Top of LISTED ENTRIES
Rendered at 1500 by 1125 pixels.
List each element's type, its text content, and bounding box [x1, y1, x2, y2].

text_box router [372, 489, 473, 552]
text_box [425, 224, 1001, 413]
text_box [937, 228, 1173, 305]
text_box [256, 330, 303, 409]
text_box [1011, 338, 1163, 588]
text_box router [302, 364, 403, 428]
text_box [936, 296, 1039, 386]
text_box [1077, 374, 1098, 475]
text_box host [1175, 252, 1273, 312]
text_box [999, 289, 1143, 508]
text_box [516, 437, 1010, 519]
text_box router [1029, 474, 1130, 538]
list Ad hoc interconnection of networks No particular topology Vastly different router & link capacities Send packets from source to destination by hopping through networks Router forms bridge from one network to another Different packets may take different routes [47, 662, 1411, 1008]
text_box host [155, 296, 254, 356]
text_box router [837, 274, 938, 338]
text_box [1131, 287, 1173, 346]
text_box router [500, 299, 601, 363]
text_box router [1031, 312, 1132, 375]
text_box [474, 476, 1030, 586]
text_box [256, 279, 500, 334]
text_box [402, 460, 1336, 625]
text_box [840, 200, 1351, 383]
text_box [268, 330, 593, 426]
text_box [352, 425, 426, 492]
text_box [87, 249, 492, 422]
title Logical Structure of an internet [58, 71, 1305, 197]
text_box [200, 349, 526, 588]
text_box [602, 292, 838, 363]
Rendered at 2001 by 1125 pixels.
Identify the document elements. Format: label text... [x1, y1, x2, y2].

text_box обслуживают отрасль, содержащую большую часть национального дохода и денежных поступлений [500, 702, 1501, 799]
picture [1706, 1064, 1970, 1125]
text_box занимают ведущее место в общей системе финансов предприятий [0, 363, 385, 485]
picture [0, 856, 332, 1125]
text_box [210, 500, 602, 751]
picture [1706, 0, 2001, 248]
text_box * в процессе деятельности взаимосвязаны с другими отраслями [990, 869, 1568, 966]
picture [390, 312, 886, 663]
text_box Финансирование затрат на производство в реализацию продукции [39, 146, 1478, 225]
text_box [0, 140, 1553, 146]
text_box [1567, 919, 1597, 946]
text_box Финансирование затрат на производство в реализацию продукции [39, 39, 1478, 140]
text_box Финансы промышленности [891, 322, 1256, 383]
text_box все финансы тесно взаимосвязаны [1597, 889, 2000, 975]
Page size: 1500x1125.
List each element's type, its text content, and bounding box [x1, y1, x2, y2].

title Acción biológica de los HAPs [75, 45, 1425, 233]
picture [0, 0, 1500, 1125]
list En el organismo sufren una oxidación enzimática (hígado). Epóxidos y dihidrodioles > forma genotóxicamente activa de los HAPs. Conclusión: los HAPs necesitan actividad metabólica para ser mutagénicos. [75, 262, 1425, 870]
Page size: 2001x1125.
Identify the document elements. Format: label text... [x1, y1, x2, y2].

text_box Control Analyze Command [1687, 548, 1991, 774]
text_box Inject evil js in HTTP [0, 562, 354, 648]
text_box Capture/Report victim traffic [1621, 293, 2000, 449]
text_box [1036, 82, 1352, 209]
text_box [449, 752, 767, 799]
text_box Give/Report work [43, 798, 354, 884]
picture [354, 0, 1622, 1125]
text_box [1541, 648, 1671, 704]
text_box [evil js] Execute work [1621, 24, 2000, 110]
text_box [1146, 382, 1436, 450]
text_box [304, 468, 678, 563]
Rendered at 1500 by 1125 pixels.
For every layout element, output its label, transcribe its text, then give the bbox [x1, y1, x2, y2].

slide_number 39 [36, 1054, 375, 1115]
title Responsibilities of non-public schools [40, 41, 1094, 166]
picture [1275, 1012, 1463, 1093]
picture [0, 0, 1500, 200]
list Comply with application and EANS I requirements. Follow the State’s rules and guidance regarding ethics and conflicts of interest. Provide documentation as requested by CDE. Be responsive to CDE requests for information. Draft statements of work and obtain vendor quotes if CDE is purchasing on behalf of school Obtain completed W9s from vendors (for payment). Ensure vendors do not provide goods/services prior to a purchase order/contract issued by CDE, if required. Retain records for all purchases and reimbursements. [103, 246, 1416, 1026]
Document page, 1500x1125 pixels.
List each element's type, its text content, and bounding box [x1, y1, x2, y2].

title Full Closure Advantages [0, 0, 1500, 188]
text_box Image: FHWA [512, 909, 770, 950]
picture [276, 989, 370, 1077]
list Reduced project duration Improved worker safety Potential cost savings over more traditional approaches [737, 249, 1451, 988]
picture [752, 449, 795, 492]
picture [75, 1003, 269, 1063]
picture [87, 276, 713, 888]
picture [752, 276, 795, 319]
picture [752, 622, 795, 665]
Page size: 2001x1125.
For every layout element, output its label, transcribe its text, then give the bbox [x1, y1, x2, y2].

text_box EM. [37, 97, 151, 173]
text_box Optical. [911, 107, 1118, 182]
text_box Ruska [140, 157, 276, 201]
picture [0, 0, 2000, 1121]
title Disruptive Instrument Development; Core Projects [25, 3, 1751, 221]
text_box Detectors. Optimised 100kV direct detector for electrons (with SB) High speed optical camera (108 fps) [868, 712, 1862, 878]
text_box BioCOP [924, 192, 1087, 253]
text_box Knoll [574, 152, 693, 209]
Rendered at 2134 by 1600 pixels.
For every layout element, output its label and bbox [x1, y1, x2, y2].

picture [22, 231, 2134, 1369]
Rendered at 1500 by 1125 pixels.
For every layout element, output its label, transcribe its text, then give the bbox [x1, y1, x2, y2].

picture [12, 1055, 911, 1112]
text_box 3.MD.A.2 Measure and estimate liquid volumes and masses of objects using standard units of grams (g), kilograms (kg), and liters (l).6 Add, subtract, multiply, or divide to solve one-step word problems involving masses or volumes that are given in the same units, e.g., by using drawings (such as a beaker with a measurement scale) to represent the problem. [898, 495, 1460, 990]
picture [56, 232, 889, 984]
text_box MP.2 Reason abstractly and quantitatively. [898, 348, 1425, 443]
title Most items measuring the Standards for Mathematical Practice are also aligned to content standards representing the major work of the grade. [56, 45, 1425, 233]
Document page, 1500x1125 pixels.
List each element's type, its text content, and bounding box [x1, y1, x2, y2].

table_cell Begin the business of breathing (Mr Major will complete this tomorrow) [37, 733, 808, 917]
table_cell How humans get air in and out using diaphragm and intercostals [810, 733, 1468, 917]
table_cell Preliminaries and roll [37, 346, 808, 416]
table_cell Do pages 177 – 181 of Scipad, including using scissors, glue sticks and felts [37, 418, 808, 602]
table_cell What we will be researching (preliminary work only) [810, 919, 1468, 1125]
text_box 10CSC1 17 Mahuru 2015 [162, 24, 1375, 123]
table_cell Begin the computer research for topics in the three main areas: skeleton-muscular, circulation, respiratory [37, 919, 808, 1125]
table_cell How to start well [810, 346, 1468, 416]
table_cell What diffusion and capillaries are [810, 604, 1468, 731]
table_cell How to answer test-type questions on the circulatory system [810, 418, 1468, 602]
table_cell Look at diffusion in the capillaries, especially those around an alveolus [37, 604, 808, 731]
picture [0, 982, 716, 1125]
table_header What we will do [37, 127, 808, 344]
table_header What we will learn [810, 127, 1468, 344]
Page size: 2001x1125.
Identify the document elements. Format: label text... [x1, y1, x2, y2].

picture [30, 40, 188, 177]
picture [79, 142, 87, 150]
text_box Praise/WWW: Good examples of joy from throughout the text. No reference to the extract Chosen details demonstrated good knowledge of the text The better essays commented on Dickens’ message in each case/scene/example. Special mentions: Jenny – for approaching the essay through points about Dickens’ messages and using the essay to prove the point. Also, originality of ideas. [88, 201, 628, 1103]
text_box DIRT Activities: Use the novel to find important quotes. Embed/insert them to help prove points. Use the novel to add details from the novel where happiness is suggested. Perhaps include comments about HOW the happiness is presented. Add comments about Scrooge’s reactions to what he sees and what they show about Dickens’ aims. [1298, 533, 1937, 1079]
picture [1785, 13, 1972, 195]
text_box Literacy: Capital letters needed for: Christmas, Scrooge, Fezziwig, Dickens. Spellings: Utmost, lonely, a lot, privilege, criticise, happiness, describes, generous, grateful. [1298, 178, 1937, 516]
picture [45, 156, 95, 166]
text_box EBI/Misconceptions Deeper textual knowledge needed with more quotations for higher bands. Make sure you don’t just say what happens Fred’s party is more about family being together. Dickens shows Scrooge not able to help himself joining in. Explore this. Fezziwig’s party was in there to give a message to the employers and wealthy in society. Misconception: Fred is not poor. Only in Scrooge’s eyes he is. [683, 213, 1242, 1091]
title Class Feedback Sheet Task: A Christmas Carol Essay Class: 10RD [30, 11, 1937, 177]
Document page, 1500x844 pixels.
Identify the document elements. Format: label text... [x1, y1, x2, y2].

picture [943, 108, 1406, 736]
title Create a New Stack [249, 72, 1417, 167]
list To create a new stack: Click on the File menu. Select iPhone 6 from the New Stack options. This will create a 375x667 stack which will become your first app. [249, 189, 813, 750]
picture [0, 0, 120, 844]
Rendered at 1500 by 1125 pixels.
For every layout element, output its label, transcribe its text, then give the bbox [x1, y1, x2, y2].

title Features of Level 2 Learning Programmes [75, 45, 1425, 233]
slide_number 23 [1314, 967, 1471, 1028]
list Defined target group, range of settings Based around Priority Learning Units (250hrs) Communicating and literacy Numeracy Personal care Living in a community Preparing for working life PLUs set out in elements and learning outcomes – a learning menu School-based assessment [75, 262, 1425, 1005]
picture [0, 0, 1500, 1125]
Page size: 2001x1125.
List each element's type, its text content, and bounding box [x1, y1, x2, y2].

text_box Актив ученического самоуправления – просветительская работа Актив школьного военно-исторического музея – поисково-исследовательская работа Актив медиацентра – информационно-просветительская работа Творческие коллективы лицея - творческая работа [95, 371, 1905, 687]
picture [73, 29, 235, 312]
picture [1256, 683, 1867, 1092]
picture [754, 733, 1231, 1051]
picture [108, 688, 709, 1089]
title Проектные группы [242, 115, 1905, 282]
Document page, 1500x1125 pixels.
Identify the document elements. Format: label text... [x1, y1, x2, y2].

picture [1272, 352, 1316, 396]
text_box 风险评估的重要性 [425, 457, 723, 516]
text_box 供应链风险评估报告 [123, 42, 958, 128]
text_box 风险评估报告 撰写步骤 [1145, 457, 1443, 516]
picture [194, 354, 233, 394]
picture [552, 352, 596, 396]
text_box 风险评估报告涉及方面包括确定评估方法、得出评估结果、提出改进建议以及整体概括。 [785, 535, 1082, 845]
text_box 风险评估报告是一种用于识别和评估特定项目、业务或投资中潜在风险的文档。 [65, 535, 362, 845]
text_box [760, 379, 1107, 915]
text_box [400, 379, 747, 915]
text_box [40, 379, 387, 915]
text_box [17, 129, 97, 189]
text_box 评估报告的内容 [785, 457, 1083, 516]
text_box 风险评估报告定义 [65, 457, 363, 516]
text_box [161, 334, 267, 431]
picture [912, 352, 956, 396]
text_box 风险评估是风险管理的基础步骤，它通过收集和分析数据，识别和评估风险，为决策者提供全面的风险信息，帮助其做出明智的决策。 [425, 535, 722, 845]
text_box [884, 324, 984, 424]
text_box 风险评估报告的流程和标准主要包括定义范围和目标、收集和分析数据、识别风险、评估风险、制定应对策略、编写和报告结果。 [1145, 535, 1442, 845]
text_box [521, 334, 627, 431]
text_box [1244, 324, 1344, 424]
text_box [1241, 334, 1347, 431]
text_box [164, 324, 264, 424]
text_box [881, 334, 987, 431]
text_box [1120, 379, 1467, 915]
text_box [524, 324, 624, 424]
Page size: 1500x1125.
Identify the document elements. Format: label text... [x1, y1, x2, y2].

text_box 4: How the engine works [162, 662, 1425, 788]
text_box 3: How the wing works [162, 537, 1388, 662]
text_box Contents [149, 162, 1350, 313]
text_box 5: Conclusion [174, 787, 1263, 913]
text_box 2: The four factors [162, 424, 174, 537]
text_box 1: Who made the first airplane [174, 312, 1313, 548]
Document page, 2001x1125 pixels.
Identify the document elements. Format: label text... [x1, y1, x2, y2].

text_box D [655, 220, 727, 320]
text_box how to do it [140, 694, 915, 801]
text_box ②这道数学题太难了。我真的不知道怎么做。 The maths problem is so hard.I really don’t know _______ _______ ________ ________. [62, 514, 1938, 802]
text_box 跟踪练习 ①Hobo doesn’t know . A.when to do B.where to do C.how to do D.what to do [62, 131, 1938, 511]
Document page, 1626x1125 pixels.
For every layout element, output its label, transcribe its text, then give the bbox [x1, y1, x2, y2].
Bottom of LISTED ENTRIES
| WORK TASK |
The lines beginning with the one that holds "Document page, 2001x1125 pixels." and ending with the last line of the data above are to be reproduced exactly, and nothing else.

| TASK OUTPUT |
Document page, 2001x1125 pixels.
Identify the document elements. Format: label text... [x1, y1, x2, y2].

text_box D [655, 220, 727, 320]
text_box how to do it [140, 694, 915, 801]
text_box ②这道数学题太难了。我真的不知道怎么做。 The maths problem is so hard.I really don’t know _______ _______ ________ ________. [62, 514, 1938, 802]
text_box 跟踪练习 ①Hobo doesn’t know . A.when to do B.where to do C.how to do D.what to do [62, 131, 1938, 511]
Document page, 1626x1125 pixels.
For every layout element, output its label, transcribe its text, then give the bbox [x1, y1, x2, y2].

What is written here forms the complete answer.